Drive already mounted at /content/drive; to attempt to forcibly remount, call drive.mount("/content/drive", force_remount=True).


## **Data Loading & Basic Analysis**

In [None]:
import pandas as pd
# Download nltk resources if not already present
nltk.download('punkt')
nltk.download('stopwords')
nltk.download('wordnet')

# Load the dataset
df = pd.read_csv(path, encoding='latin-1')

[nltk_data] Downloading package punkt to /root/nltk_data...
[nltk_data]   Package punkt is already up-to-date!
[nltk_data] Downloading package stopwords to /root/nltk_data...
[nltk_data]   Package stopwords is already up-to-date!
[nltk_data] Downloading package wordnet to /root/nltk_data...
[nltk_data]   Package wordnet is already up-to-date!


basic statistics on the data:

In [None]:
# Basic statistics
total_messages = len(df)
spam_messages = len(df[df['v1'] == 'spam'])
ham_messages = len(df[df['v1'] == 'ham'])

print("Total number of SMS messages:", total_messages)
print("Number of spam messages:", spam_messages)
print("Number of ham messages:", ham_messages)

Total number of SMS messages: 5572
Number of spam messages: 747
Number of ham messages: 4825


In [None]:
# Calculate average number of words per message
from nltk.tokenize import word_tokenize

df['word_count'] = df['v2'].apply(lambda x: len(word_tokenize(x)))
average_words_per_message = df['word_count'].mean()
print("Average number of words per message:", average_words_per_message)

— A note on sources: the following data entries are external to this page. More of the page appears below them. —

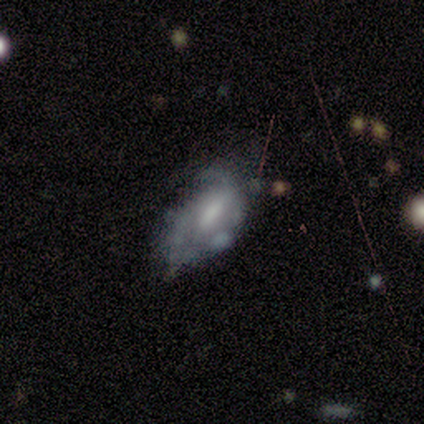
Overall: featured or disk (71%). Edge-on disk: no (97%). Bar: weak (50%; strong 25%). Spiral arms: no (54%; yes 46%). Bulge size: moderate (43%; none 29%). Merging: none (40%; minor disturbance 34%).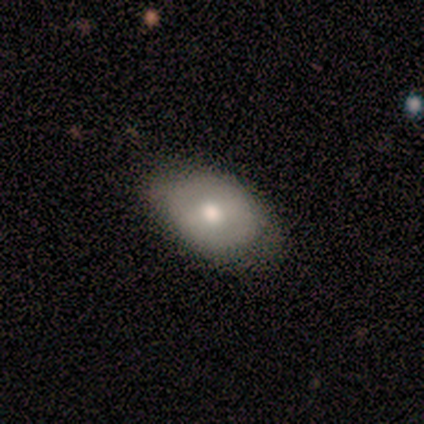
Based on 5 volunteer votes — This is clearly a smooth galaxy (80%). How rounded: likely in between (75%). Merging: likely none (75%).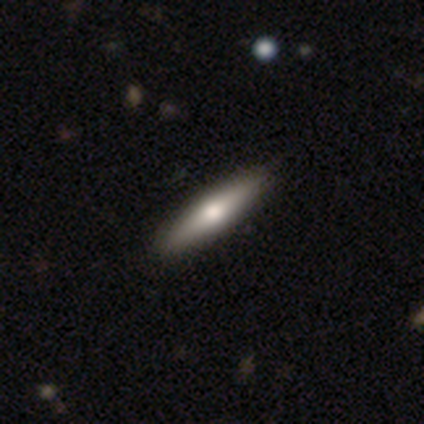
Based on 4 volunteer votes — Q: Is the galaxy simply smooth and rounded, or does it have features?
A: smooth — 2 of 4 (50%, tied with featured or disk).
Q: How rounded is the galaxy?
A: in between — 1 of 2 (50%, tied with cigar-shaped).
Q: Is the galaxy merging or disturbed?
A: none — 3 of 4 (75%).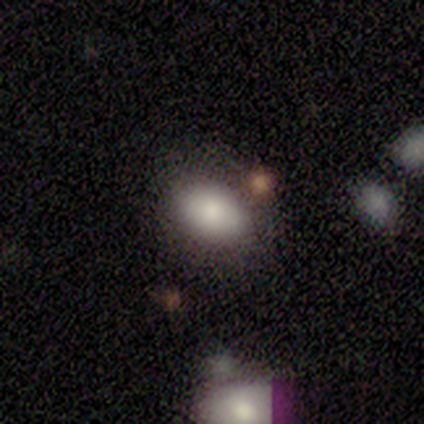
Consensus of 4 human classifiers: This is possibly a smooth galaxy (50%, tied with featured or disk). How rounded: clearly in between (100%). Merging: clearly none (100%).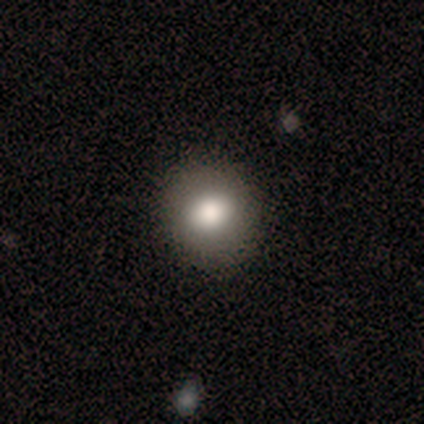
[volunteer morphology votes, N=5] Smooth or featured? smooth (100%)
How rounded? round (80%)
Merging? none (100%)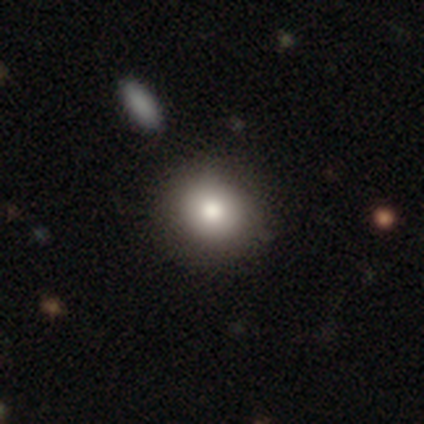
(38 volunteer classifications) This is clearly a smooth galaxy (84%). How rounded: clearly round (88%). Merging: possibly none (58%).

Average number of words per message: 18.699389806173727


In [None]:
# Tokenize, remove stopwords, and lemmatize words
from nltk.probability import FreqDist
from nltk.corpus import stopwords
from nltk.stem import WordNetLemmatizer
import string

stop_words = set(stopwords.words('english'))
punctuation = set(string.punctuation)
wordnet_lemmatizer = WordNetLemmatizer()

all_words = []
for message in df['v2']:
    words = word_tokenize(message.lower())
    filtered_words = [wordnet_lemmatizer.lemmatize(w) for w in words if w.isalnum() and w not in stop_words and w not in punctuation and w.isalpha()]
    all_words.extend(filtered_words)

# Calculate frequency distribution of words
fdist = FreqDist(all_words)

# Print 5 most frequent words
print("5 most frequent words:")
for word, frequency in fdist.most_common(5):
    print(f"{word}: {frequency}")

5 most frequent words:
u: 1184
call: 603
get: 396
ur: 381
gt: 318


In [None]:
# Number of words that appear only once
unique_words = [word for word, frequency in fdist.items() if frequency == 1]
print("Number of words that only appear once:", len(unique_words))

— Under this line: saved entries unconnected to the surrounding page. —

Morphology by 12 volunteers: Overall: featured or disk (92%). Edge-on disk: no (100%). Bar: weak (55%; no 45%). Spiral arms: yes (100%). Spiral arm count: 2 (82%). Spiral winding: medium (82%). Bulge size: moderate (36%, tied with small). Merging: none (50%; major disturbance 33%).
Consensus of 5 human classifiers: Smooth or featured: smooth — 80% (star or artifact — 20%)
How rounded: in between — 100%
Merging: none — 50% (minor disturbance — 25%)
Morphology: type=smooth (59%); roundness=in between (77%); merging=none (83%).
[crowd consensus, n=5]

Number of words that only appear once: 3293


### **Text Processing**

### Tokenize the SMS text using both nltk and spaCy. Analyze the time complexity of the tokenization algorithm


In [None]:
# Tokenize using NLTK
def tokenize_nltk(text):
    tokens = word_tokenize(text)
    tokens = [word.lower() for word in tokens if word.isalnum() and word not in stop_words and word not in punctuation]
    return tokens


# Example usage
tokens_nltk = tokenize_nltk(df['v2'][0])
print("NLTK Tokens:", tokens_nltk)

NLTK Tokens: ['go', 'jurong', 'point', 'crazy', 'available', 'bugis', 'n', 'great', 'world', 'la', 'e', 'buffet', 'cine', 'got', 'amore', 'wat']


In [None]:
# Load spaCy model
nlp = spacy.load("en_core_web_sm")

# Tokenize using spaCy
def tokenize_spacy(text):
    doc = nlp(text)
    return [token.text for token in doc]

# Example usage
tokens_spacy = tokenize_spacy(df['v2'][0])
print("spaCy Tokens:", tokens_spacy)

spaCy Tokens: ['Go', 'until', 'jurong', 'point', ',', 'crazy', '..', 'Available', 'only', 'in', 'bugis', 'n', 'great', 'world', 'la', 'e', 'buffet', '...', 'Cine', 'there', 'got', 'amore', 'wat', '...']

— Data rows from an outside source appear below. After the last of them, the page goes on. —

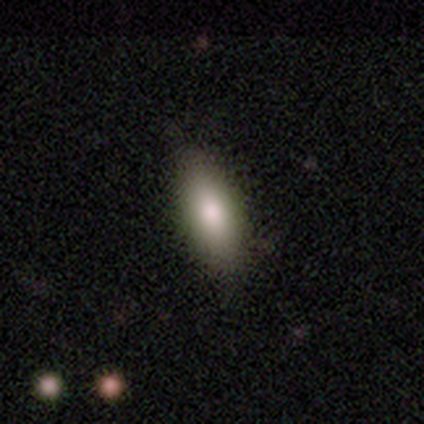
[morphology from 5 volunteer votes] A smooth galaxy with no disk features (100%) that is in between round and cigar-shaped (80%).

Vote fractions:
- Smooth or featured? smooth: 100% / featured or disk: 0% / star or artifact: 0%
- How rounded? in between: 80% / cigar-shaped: 20% / round: 0%
- Merging? none: 80% / minor disturbance: 20% / major disturbance: 0% / merger: 0%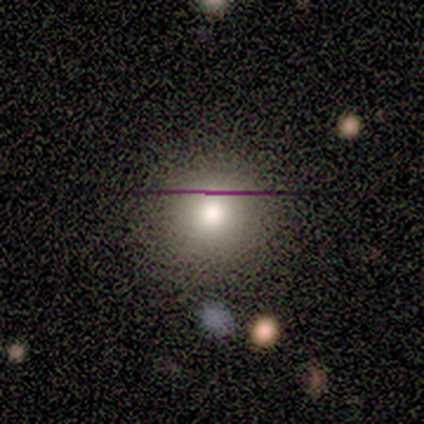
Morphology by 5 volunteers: smooth_or_featured: smooth (p=0.80) [alt: star or artifact p=0.20]
how_rounded: round (p=1.00)
merging: none (p=1.00)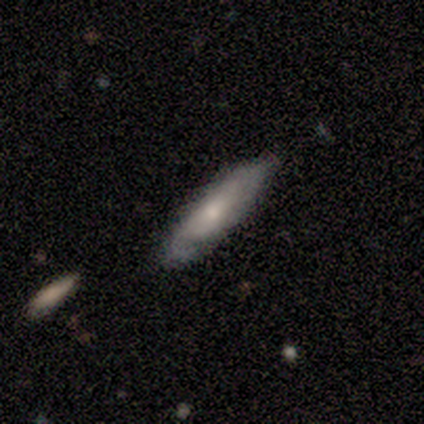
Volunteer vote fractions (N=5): A smooth galaxy with no disk features (60%) that is cigar-shaped (67%). Merging: none (60%).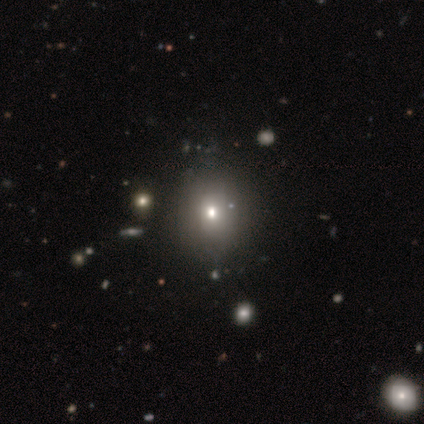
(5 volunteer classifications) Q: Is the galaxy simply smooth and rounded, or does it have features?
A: smooth — 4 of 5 (80%).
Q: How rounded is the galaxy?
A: round — 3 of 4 (75%).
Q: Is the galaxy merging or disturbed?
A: none — 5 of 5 (100%).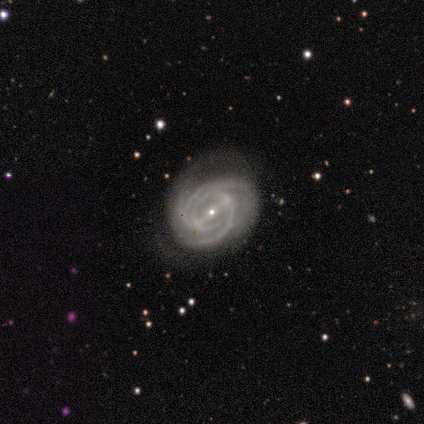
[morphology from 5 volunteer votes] featured or disk 100%, smooth 0%, star or artifact 0%. Down the decision tree: edge-on disk — no (100%); bar — strong (80%); spiral arms — yes (100%); spiral arm count — 3 (60%); spiral winding — tight (80%); bulge size — small (100%); merging — none (100%).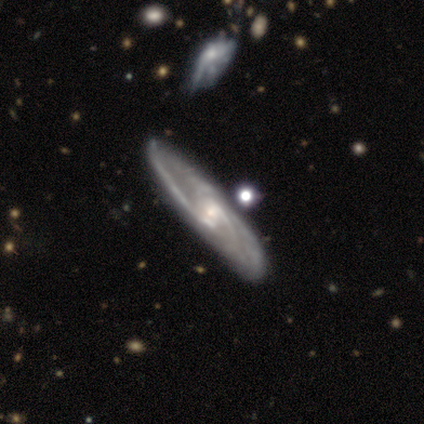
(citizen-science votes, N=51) Volunteers were most divided on "bar": no: 47%, weak: 42%, strong: 11%. More confident: spiral arms — yes (100%); smooth or featured — featured or disk (86%); edge-on disk — no (82%); merging — none (71%); bulge size — small (61%); spiral arm count — 2 (56%); spiral winding — medium (56%).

The time complexity of the tokenization algorithms:

1. NLTK Tokenization:
   NLTK's `word_tokenize` function is based on regular expressions and it tokenizes text by splitting it into words based on whitespace and punctuation. The time complexity of NLTK's tokenization algorithm is generally considered to be linear, O(n), where n is the length of the input text.

2. spaCy Tokenization:
   spaCy's tokenization is based on a statistical model trained on large corpora of text. It uses a combination of rules and heuristics to segment text into tokens. The time complexity of spaCy's tokenization algorithm is typically linear or close to linear, O(n), where n is the length of the input text.

### Lemmatize the SMS text using nltk and spaCy. Analyze the time complexity of the lemmatization algorithm


In [None]:
# Initialize WordNet Lemmatizer
lemmatizer = WordNetLemmatizer()

# Lemmatize using NLTK
def lemmatize_nltk(text):
    tokens = word_tokenize(text)
    lemmatized_tokens = [lemmatizer.lemmatize(token) for token in tokens]
    return lemmatized_tokens

# Example usage
lemmatized_nltk = lemmatize_nltk(df['v2'][0])
print("NLTK Lemmatized Tokens:", lemmatized_nltk)

NLTK Lemmatized Tokens: ['Go', 'until', 'jurong', 'point', ',', 'crazy', '..', 'Available', 'only', 'in', 'bugis', 'n', 'great', 'world', 'la', 'e', 'buffet', '...', 'Cine', 'there', 'got', 'amore', 'wat', '...']


In [None]:
# Lemmatize using spaCy
def lemmatize_spacy(text):
    doc = nlp(text)
    lemmatized_tokens = [token.lemma_ for token in doc]
    return lemmatized_tokens

# Example usage
lemmatized_spacy = lemmatize_spacy(df['v2'][0])
print("spaCy Lemmatized Tokens:", lemmatized_spacy)

spaCy Lemmatized Tokens: ['go', 'until', 'jurong', 'point', ',', 'crazy', '..', 'available', 'only', 'in', 'bugis', 'n', 'great', 'world', 'la', 'e', 'buffet', '...', 'Cine', 'there', 'get', 'amore', 'wat', '...']


The time complexity of the lemmatization algorithms:

1. **NLTK Lemmatization:**
   NLTK's lemmatization algorithm is based on WordNet, a lexical database of English words. NLTK's `WordNetLemmatizer` applies morphological analysis to reduce words to their base or dictionary form (lemma). The time complexity of NLTK's lemmatization algorithm depends on the length of the input text and the number of tokens. Since NLTK's lemmatization operates on individual tokens independently, its time complexity can be considered linear, O(n), where n is the number of tokens in the input text.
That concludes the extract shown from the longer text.